Marsyas the satyr, or silen, was seen as a mythological founder of aulos playing or a divine judge of it by the ancient Greeks. The way in which his aulos playing enraptured his audience was likened to the way in which Socrates mesmerised his audience with his philosophising words, and the fact that the two were both quite ugly is also picked up on in Plato's Symposium. For some time, Marsyas held a prominent position within the minds of the ancient Greeks, particularly the Athenians. There are many mentions of him within the textual record, and various fine examples of Athenian artisanship represent him, such as the statue group by Myron that would have sat atop the Acropolis.
The standard myth of Marsyas involves him picking up the auloi (plural of aulos) cast down by Athena. Athena threw down the auloi, so Melanippides relates, because she saw her reflection in a mirror as she played, and she thought that her puffed out cheeks were inelegant and unbecoming, though Telestes argued against this:
...somebody said that Melanippides, in his Marsyas, disparaging the art of playing the flute, had said very cleverly about Minerva:—
Athena cast away those instruments
Down from her sacred hand; and said, in scorn,
"Away, you shameful things—you stains of the body!
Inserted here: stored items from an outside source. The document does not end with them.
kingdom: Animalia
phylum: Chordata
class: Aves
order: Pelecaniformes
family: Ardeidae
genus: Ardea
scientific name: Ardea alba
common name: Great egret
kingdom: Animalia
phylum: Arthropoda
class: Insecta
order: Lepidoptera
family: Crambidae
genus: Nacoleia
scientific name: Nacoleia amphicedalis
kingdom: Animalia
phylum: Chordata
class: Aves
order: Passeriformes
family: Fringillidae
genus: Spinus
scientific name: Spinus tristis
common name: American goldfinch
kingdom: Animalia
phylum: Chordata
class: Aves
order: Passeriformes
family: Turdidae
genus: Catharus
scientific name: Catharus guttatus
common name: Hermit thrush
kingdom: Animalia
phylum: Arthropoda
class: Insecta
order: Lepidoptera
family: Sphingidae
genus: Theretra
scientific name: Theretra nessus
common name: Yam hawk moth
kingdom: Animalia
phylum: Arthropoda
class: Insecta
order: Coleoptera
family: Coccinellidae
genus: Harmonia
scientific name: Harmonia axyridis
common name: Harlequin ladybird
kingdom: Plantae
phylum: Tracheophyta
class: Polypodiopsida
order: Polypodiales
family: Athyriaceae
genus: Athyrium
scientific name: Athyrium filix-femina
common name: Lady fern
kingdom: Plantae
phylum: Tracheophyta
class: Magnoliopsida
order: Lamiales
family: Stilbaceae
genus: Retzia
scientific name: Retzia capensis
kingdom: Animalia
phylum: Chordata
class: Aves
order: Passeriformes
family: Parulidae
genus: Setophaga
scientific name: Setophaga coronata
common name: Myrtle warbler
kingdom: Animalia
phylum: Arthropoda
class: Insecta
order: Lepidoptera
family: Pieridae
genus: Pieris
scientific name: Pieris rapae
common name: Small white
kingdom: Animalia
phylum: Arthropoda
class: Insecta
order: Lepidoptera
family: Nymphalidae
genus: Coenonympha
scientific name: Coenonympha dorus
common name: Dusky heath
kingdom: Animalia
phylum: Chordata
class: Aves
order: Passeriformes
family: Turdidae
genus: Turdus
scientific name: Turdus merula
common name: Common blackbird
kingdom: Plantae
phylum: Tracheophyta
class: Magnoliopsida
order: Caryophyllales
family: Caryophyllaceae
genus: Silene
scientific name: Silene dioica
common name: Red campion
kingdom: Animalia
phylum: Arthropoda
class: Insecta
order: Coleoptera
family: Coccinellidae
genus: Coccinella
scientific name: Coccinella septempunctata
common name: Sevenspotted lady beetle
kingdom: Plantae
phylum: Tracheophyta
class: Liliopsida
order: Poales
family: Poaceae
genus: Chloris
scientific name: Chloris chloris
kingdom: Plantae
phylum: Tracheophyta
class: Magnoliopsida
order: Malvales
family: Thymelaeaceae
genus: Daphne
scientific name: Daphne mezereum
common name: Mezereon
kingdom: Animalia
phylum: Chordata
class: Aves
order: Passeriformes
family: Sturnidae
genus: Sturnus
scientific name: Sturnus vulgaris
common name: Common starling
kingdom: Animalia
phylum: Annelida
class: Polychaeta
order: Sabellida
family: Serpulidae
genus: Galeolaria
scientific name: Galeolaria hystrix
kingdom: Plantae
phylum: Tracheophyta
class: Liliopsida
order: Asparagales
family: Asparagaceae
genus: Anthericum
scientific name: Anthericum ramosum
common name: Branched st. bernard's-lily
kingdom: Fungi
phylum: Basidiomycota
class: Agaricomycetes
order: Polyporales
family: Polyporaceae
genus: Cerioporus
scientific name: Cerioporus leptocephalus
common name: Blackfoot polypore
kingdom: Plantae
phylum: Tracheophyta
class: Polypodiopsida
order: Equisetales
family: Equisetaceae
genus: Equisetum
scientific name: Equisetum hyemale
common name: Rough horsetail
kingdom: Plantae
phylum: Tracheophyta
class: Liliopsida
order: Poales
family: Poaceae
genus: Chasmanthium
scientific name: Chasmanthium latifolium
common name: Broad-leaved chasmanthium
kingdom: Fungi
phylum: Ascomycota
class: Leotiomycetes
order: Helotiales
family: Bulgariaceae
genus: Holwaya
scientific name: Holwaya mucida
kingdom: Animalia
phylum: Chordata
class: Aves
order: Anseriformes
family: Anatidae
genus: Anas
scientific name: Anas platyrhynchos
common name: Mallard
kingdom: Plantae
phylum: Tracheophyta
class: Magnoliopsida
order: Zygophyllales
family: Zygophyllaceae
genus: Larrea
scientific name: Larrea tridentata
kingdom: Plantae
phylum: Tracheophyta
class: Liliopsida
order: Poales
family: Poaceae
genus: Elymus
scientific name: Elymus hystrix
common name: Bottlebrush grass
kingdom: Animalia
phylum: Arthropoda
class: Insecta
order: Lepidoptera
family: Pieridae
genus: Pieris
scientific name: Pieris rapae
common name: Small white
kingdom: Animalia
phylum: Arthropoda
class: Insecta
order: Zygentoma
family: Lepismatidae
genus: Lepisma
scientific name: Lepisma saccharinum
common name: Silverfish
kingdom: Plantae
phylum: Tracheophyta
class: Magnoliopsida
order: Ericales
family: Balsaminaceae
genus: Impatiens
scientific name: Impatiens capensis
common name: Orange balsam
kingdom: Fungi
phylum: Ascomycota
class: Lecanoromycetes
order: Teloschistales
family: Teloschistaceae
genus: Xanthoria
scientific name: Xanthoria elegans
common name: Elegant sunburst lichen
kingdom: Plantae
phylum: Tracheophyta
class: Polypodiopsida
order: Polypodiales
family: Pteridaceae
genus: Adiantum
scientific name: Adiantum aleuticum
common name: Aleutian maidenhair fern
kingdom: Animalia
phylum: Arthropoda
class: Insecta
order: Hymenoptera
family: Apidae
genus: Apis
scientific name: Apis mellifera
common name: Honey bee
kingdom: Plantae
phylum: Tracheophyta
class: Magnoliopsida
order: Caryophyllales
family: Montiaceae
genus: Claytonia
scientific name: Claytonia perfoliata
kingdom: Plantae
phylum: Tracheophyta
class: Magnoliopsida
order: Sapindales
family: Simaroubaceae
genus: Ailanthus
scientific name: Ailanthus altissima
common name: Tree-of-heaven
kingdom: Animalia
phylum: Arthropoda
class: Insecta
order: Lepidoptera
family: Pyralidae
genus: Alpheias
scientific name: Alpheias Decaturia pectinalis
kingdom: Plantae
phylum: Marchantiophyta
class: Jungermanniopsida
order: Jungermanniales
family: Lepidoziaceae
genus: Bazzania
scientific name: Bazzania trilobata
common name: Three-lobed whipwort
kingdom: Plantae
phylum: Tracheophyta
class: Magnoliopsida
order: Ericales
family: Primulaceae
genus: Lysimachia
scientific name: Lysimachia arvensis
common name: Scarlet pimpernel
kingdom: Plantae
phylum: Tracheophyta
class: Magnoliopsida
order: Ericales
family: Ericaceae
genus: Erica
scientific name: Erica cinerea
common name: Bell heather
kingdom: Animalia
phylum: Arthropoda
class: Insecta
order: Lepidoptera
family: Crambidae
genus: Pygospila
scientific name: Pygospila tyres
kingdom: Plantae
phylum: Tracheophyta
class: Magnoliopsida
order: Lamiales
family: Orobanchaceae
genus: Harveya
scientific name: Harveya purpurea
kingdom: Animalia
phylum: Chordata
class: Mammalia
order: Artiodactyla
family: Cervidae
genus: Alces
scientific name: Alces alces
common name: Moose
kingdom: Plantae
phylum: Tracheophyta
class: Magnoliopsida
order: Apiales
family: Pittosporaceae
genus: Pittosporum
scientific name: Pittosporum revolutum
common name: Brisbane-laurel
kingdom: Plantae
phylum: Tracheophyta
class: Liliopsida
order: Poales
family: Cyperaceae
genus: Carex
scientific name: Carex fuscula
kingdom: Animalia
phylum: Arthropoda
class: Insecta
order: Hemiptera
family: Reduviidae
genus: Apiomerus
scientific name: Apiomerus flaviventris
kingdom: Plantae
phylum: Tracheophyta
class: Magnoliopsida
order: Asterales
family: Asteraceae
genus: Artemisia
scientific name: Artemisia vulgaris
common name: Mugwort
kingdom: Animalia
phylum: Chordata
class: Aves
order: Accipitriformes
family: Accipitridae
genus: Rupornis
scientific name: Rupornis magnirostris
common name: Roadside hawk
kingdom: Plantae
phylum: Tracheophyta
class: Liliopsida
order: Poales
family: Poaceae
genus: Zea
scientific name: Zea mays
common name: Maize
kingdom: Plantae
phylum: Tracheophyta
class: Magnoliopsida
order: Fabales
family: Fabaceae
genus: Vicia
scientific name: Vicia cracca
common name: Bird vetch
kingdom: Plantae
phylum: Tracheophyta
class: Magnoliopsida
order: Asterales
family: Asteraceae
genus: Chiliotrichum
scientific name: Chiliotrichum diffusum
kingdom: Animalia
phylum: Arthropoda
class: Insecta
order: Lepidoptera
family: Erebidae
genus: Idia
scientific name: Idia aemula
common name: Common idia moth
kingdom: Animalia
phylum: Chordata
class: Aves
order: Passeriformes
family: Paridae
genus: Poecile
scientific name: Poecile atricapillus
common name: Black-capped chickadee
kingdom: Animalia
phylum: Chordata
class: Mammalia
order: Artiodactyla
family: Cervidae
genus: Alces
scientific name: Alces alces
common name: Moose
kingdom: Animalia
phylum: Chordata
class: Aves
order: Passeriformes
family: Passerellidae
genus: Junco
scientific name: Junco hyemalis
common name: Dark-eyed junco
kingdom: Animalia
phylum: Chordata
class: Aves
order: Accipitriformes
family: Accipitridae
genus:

Shall I now yield myself to such malpractices'"And some one, replying to him, said,—But Telestes of Selinus, in opposition to Melanippides, says in his Argo (and it is of Athena that he too is speaking):—
It seems to me a scarcely credible thing
That the wise Pallas, holiest of goddesses,
Should in the mountain groves have taken up
That clever instrument, and then again
Thrown it away, fearing to draw her mouth
Into an unseemly shape, to be a glory
To the nymph-born, noisy monster Marsyas.
For how should chaste Athena be so anxious
About her beauty, when the Fates had given her
A childless, husbandless virginity? (Ath. 616e ff.)
The satyr Marsyas picked up Athena's auloi, however, and at some point challenged Apollo to a contest (agon in the Greek). Apollo chose to play the lyre and, either through skill alone or a certain degree of trickery, beat Marsyas. Marsyas' punishment for thinking that he could out skill an Olympian was that he was hung up and skinned alive. The story of Marsyas has often been discussed within the context of New Music in Athens. A good example of this is the passages of Melanippides and Telestes preserved in Athanaeus which seemingly argue different corners in support of the aulos. However, due to Marsyas thinking himself superior to Apollo, it is a myth that is also used as an example of the dangers of hubris.
Marsyas also held appeal in Hellenistic and Roman times, but the focus becomes less on his agon with Apollo, or his picking up of the auloi from Athena, and more specifically on his punishment at the hands of Apollo. This can be seen clearly in a changing interest in iconographies of Marsyas, which show interest in depicting the flaying of Marsyas. We also know that a statue of Marsyas resided in the Roman forum (Horace S.1.6), and our surviving statues of Myron's Athenian group are in fact later Roman copies.
Various mythological genealogies were applied to Marsyas; he is often said to have been the son of an elder Olympus, sometimes of Hyagnis, or of Oeagrus. He was also said to have taught a younger Olympus (who was variably also recorded as Marsyas' son), who was famous for his music making, how to play the aulos.
Marsyas could also refer to a river in Phrygia named after the famous satyr. This part of the myth is recounted in Herodotus 7.26, Xenophon Anabasis 1.2, referred to at Plato Euthyd. 285d, and beautifully retold by Ovid, Metamorphoses 6.382, where the tears of Marsyas' companions collect in the river, another example of the Roman interest in the flaying of Marsyas:
The Satyr Marsyas, when he played the flute
in rivalry against Apollo's lyre,
lost that audacious contest and, alas!
His life was forfeit; for, they had agreed
the one who lost should be the victor's prey.
And, as Apollo punished him, he cried,
“Ah-h-h! why are you now tearing me apart?
A flute has not the value of my life!”Even as he shrieked out in his agony,
his living skin was ripped off from his limbs,
till his whole body was a flaming wound,
with nerves and veins and viscera exposed.But all the weeping people of that land,
and all the Fauns and Sylvan Deities,
and all the Satyrs, and Olympus, his
loved pupil—even then renowned in song,
and all the Nymphs, lamented his sad fate;
and all the shepherds, roaming on the hills,
lamented as they tended fleecy flocks.And all those falling tears, on fruitful Earth,
descended to her deepest veins, as drip
the moistening dews,—and, gathering as a fount,
turned upward from her secret-winding caves,
to issue, sparkling, in the sun-kissed air,
the clearest river in the land of Phrygia,—
through which it swiftly flows between steep banks
down to the sea: and, therefore, from his name,
'Tis called “The Marsyas” to this very day.